Selma’s Ava DuVernay to direct A Wrinkle in Time for Disney
According to Deadline, Walt Disney Pictures has set acclaimed Selma director Ava DuVernay to helm their big screen adaptation of Madeleine L’Engle’s 1962 novel A Wrinkle in Time. DuVernay was also courted by Disney’s Marvel Studios last year to helm Black Panther, although that ultimately fell through.
The novel is described as follows: It was a dark and stormy night; Meg Murry, her small brother Charles Wallace, and her mother had come down to the kitchen for a midnight snack when they were upset by the arrival of a most disturbing stranger. “Wild nights are my glory,” the unearthly stranger told them. “I just got caught in a downdraft and blown off course. Let me sit down for a moment, and then I’ll be on my way.
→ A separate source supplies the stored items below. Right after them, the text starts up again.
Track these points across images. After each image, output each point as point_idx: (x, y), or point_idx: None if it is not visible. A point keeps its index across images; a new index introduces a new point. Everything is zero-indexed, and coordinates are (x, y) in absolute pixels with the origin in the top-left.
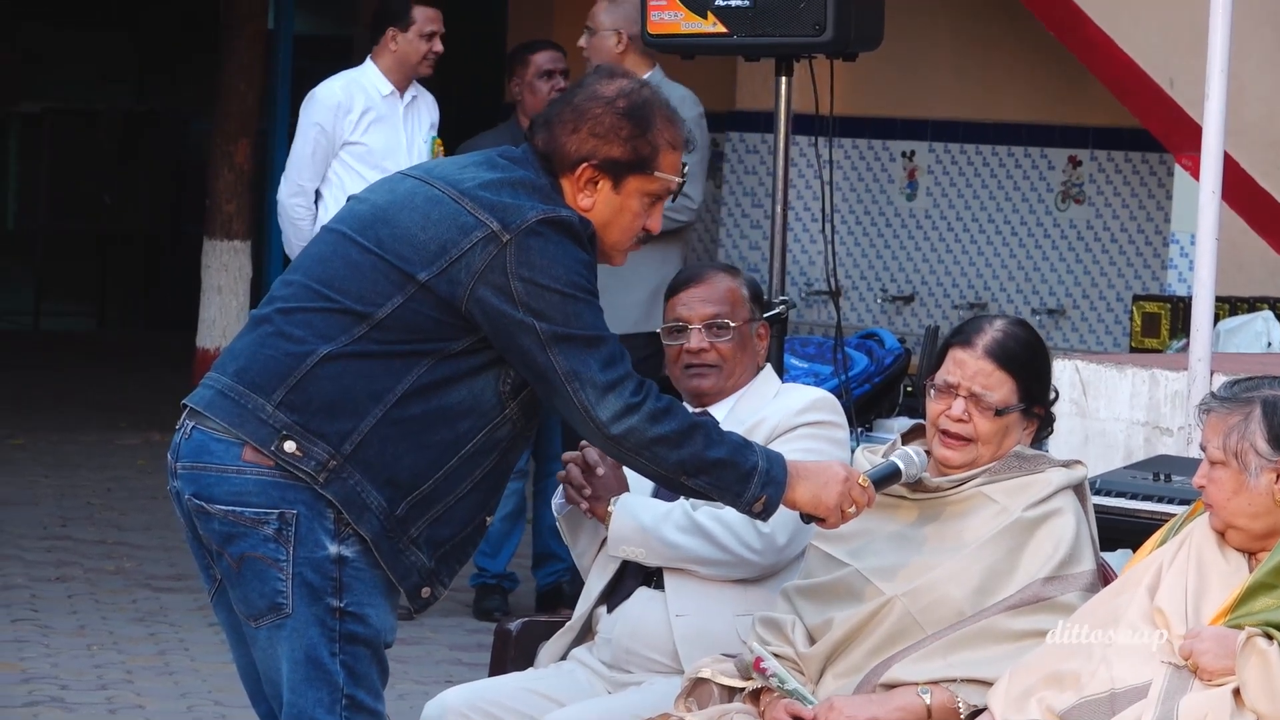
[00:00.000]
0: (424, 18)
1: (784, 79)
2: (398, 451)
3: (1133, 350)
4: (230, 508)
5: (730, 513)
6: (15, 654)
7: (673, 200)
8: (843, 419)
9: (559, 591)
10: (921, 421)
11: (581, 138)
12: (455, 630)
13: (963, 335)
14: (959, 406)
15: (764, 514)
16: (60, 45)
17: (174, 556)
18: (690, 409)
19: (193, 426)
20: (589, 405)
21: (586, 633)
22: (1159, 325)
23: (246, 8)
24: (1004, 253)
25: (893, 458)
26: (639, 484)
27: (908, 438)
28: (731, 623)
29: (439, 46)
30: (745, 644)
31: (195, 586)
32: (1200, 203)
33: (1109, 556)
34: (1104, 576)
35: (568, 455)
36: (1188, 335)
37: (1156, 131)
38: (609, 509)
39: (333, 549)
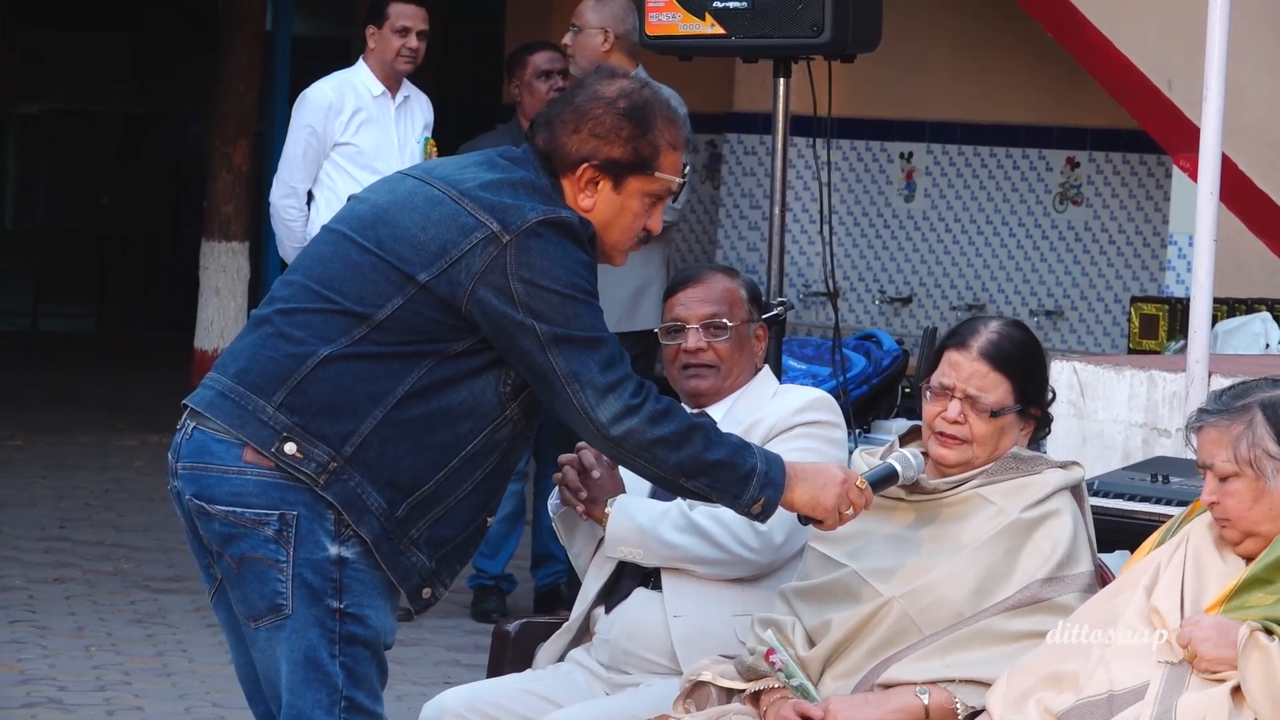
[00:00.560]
0: (396, 13)
1: (782, 80)
2: (398, 453)
3: (1131, 351)
4: (230, 508)
5: (728, 512)
6: (13, 655)
7: (673, 201)
8: (840, 419)
9: (557, 593)
10: (919, 423)
11: (582, 138)
12: (453, 631)
13: (958, 337)
14: (955, 408)
15: (762, 516)
16: (60, 46)
17: (172, 558)
18: (688, 410)
19: (194, 427)
20: (589, 407)
21: (584, 634)
22: (1157, 326)
23: (245, 9)
24: (1002, 254)
25: (890, 460)
26: (635, 485)
27: (905, 440)
28: (729, 623)
29: (413, 43)
30: (755, 634)
31: (193, 588)
32: (1198, 204)
33: (1107, 558)
34: (1102, 577)
35: (564, 458)
36: (1186, 337)
37: (1154, 133)
38: (606, 510)
39: (333, 550)
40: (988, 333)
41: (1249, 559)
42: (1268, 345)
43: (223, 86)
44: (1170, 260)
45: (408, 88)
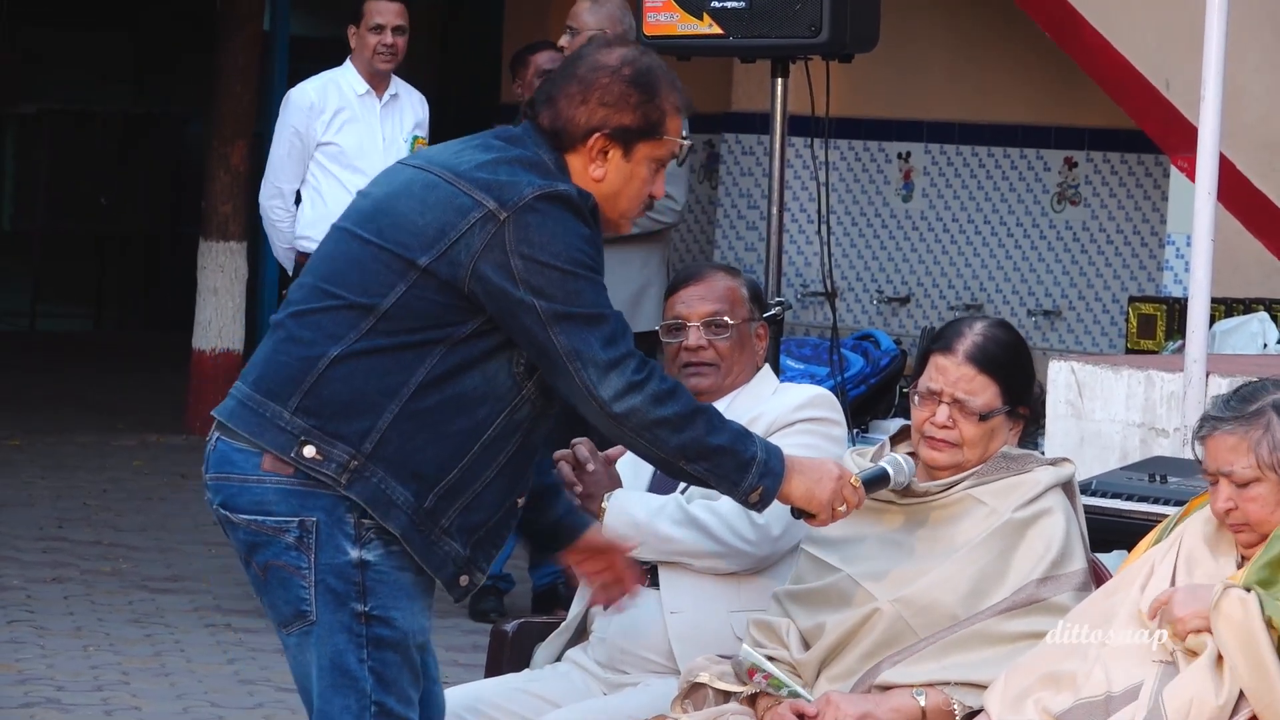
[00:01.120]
0: (371, 11)
1: (780, 80)
2: (419, 444)
3: (1128, 351)
4: (253, 517)
5: (724, 504)
6: (11, 655)
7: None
8: (841, 416)
9: (555, 593)
10: (909, 424)
11: (591, 108)
12: (451, 631)
13: (943, 341)
14: (943, 413)
15: (760, 505)
16: (59, 46)
17: (170, 558)
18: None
19: (218, 438)
20: (591, 384)
21: (581, 633)
22: (1155, 326)
23: (242, 9)
24: (1000, 254)
25: (882, 463)
26: (631, 481)
27: (896, 440)
28: (726, 619)
29: (389, 39)
30: (741, 649)
31: (192, 588)
32: (1196, 204)
33: (1105, 557)
34: (1097, 575)
35: (559, 454)
36: (1183, 336)
37: (1152, 133)
38: (603, 506)
39: (354, 554)
40: (973, 335)
41: (1239, 556)
42: (1265, 345)
43: (220, 87)
44: (1168, 260)
45: (397, 86)
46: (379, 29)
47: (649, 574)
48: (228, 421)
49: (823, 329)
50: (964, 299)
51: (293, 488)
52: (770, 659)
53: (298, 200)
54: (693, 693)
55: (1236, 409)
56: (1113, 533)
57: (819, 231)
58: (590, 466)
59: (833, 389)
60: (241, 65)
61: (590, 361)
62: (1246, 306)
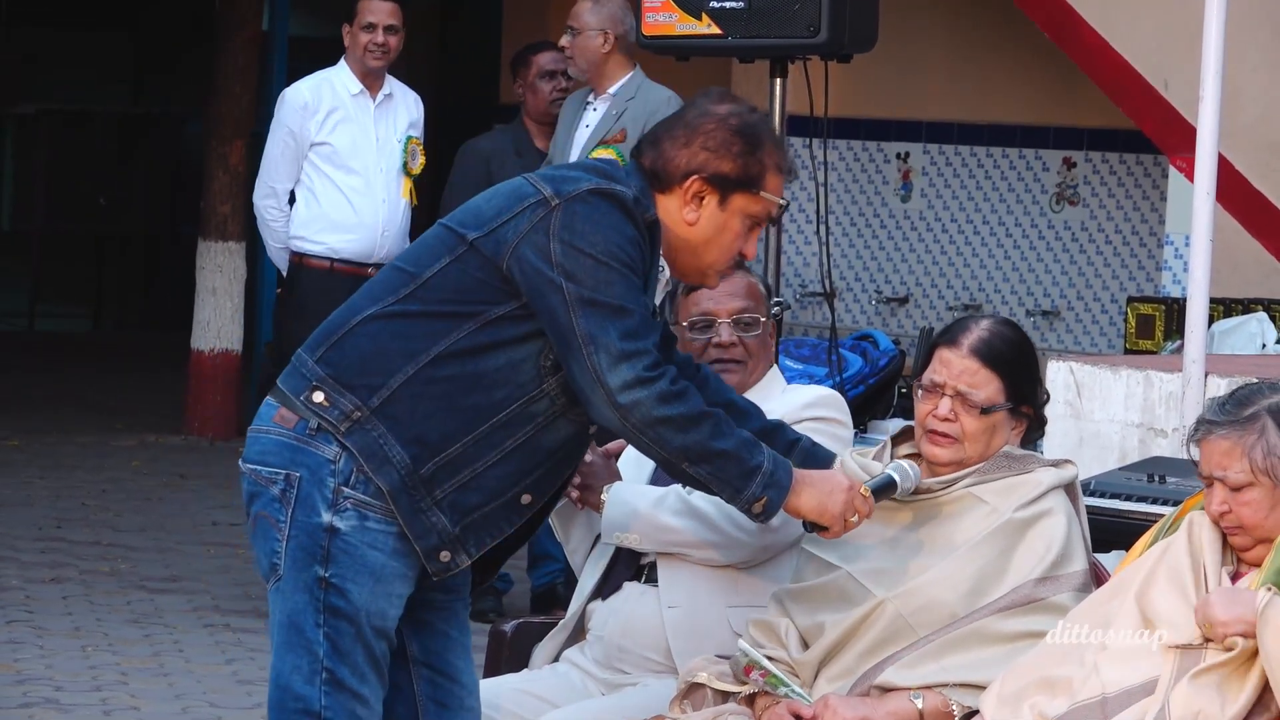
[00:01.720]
0: (363, 10)
1: (778, 80)
2: (428, 410)
3: (1127, 352)
4: (254, 466)
5: None
6: (10, 655)
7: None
8: (848, 417)
9: (554, 592)
10: (911, 423)
11: (693, 151)
12: None
13: (949, 335)
14: (945, 405)
15: (763, 515)
16: (58, 46)
17: (169, 558)
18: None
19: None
20: (600, 369)
21: (579, 632)
22: (1153, 327)
23: (241, 9)
24: (998, 254)
25: (888, 470)
26: (634, 477)
27: (898, 440)
28: (724, 614)
29: (380, 38)
30: (738, 644)
31: (190, 588)
32: (1195, 204)
33: (1104, 558)
34: (1097, 576)
35: None
36: (1182, 337)
37: (1151, 133)
38: (602, 497)
39: (326, 517)
40: (979, 330)
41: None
42: (1264, 345)
43: (219, 87)
44: (1167, 260)
45: (391, 86)
46: (371, 28)
47: (646, 571)
48: (278, 380)
49: (821, 329)
50: (963, 299)
51: (288, 441)
52: (770, 659)
53: (293, 200)
54: (691, 693)
55: (1231, 413)
56: (1111, 533)
57: (817, 232)
58: (589, 458)
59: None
60: (240, 65)
61: (604, 348)
62: (1245, 307)
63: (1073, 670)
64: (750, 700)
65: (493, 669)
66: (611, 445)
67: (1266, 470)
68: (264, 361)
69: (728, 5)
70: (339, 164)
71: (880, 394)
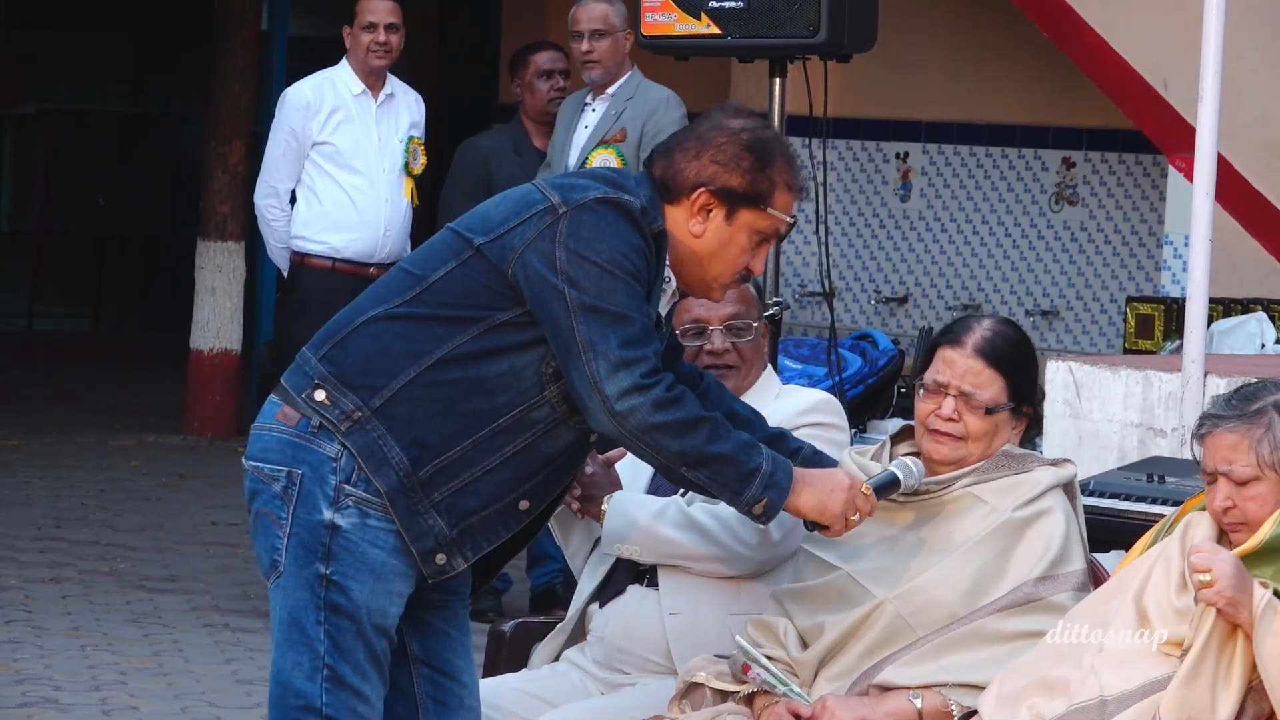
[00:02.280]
0: (363, 10)
1: (778, 80)
2: (428, 413)
3: (1126, 351)
4: (255, 463)
5: (725, 508)
6: (9, 655)
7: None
8: (844, 422)
9: (553, 593)
10: (911, 423)
11: (703, 164)
12: None
13: (951, 334)
14: (949, 405)
15: (764, 517)
16: (57, 46)
17: (168, 558)
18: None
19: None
20: (598, 376)
21: (579, 633)
22: (1153, 327)
23: (240, 9)
24: (998, 254)
25: (891, 467)
26: (630, 481)
27: (897, 439)
28: (725, 621)
29: (381, 37)
30: (736, 645)
31: (189, 588)
32: (1194, 204)
33: (1103, 558)
34: (1095, 576)
35: None
36: (1181, 337)
37: (1150, 133)
38: (603, 508)
39: (327, 515)
40: (982, 330)
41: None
42: (1263, 345)
43: (219, 87)
44: (1166, 260)
45: (393, 85)
46: (372, 27)
47: (647, 574)
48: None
49: (821, 329)
50: (962, 299)
51: (290, 438)
52: (769, 658)
53: (293, 200)
54: (690, 692)
55: (1238, 407)
56: (1110, 533)
57: (817, 232)
58: (589, 468)
59: (830, 389)
60: (240, 65)
61: (603, 355)
62: (1244, 306)
63: (1071, 671)
64: (749, 700)
65: (492, 669)
66: (611, 454)
67: (1273, 464)
68: (263, 361)
69: (727, 5)
70: (341, 164)
71: (879, 394)
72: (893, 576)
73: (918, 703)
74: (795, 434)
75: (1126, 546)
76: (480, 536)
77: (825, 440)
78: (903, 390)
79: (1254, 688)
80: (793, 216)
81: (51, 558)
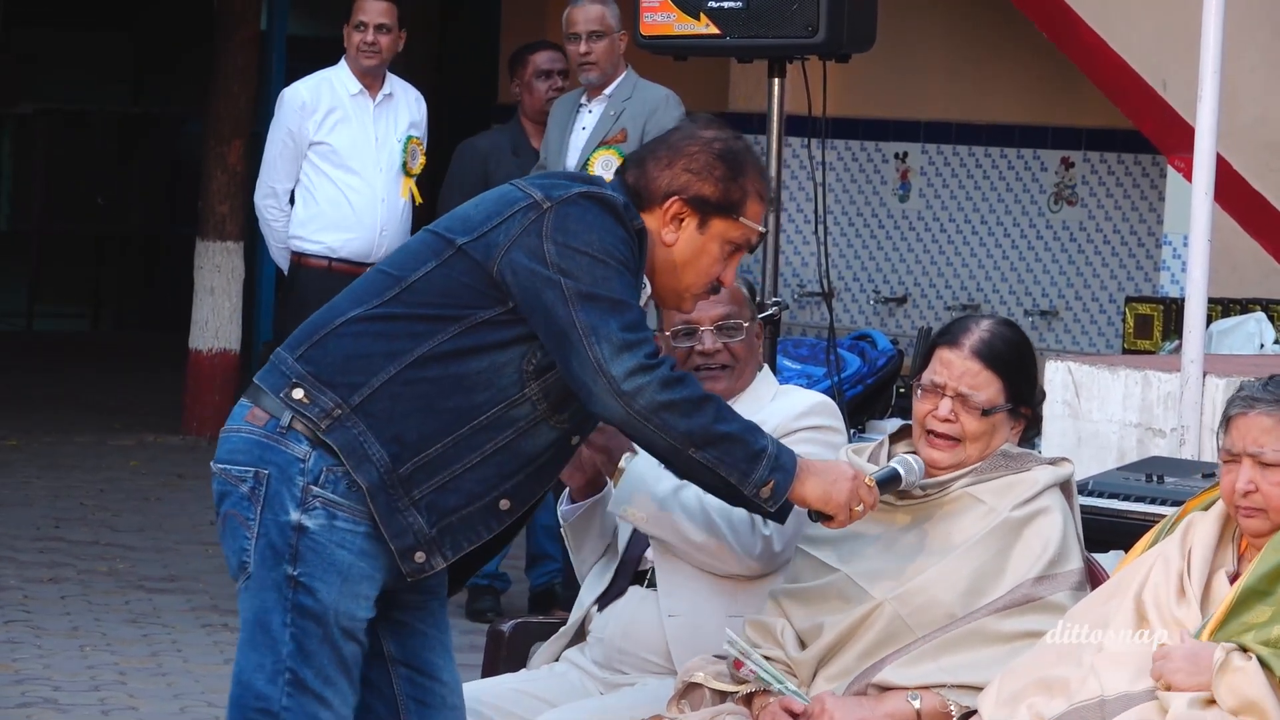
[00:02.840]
0: (356, 8)
1: (777, 80)
2: (407, 410)
3: (1125, 352)
4: (223, 465)
5: (738, 513)
6: (8, 655)
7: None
8: (841, 424)
9: (552, 592)
10: (909, 422)
11: (675, 172)
12: None
13: (949, 335)
14: (946, 406)
15: (771, 500)
16: (57, 46)
17: (167, 558)
18: None
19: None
20: (603, 359)
21: (579, 635)
22: (1152, 327)
23: (240, 9)
24: (996, 254)
25: (893, 464)
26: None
27: (896, 438)
28: (724, 623)
29: (370, 37)
30: (728, 643)
31: (188, 588)
32: (1193, 204)
33: (1102, 558)
34: (1093, 576)
35: None
36: (1180, 337)
37: (1149, 133)
38: (620, 466)
39: (294, 516)
40: (979, 331)
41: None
42: (1262, 345)
43: (218, 87)
44: (1165, 260)
45: (392, 85)
46: (362, 27)
47: (647, 576)
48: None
49: (820, 329)
50: (961, 299)
51: (257, 439)
52: (767, 658)
53: (293, 200)
54: (689, 693)
55: (1274, 392)
56: (1110, 533)
57: (816, 232)
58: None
59: (829, 389)
60: (239, 65)
61: (606, 338)
62: (1243, 306)
63: (1070, 671)
64: (748, 700)
65: (491, 669)
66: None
67: None
68: (262, 361)
69: (726, 5)
70: (338, 163)
71: (878, 394)
72: (891, 577)
73: (916, 703)
74: (793, 436)
75: (1126, 547)
76: (461, 536)
77: (823, 444)
78: (901, 390)
79: None
80: (764, 228)
81: (50, 558)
Speaking of ways, by the way, there is such a thing as a tesseract.” A tesseract (in case the reader doesn’t know) is a wrinkle in time. To tell more would rob the reader of the enjoyment of Miss L’Engle’s unusual book. A Wrinkle in Time, winner of the Newbery Medal in 1963, is the story of the adventures in space and time of Meg, Charles Wallace, and Calvin O’Keefe (athlete, student, and one of the most popular boys in high school). They are in search of Meg’s father, a scientist who disappeared while engaged in secret work for the government on the tesseract problem. A Wrinkle in Time is the winner of the 1963 Newbery Medal.”
Frozen screenwriter and co-director Jennifer Lee will adapt the book into a screenplay, with Jim Whitaker and Catherine Hand producing. “A Wrinkle in Time” is the first title in L’Engle’s four-book “Time Quartet” series, which also includes “A Wind in the Door,” “A Swiftly Tilting Planet” and “Many Waters.” L’Engle’s 1989 novel, “An Acceptable Time,” was also marketed as part of the series but took place a generation earlier.
The site reports that DuVernay also has an offer from DreamWorks to direct Intelligent Life, a sci-fi thriller scripted by Jurassic World‘s Colin Trevorrow and Derek Connolly, which is set to star Oscar winner Lupita Nyong’o (12 Years A Slave). It is unknown whether this or A Wrinkle in Time would move forward first, though the Disney project was the first deal to close.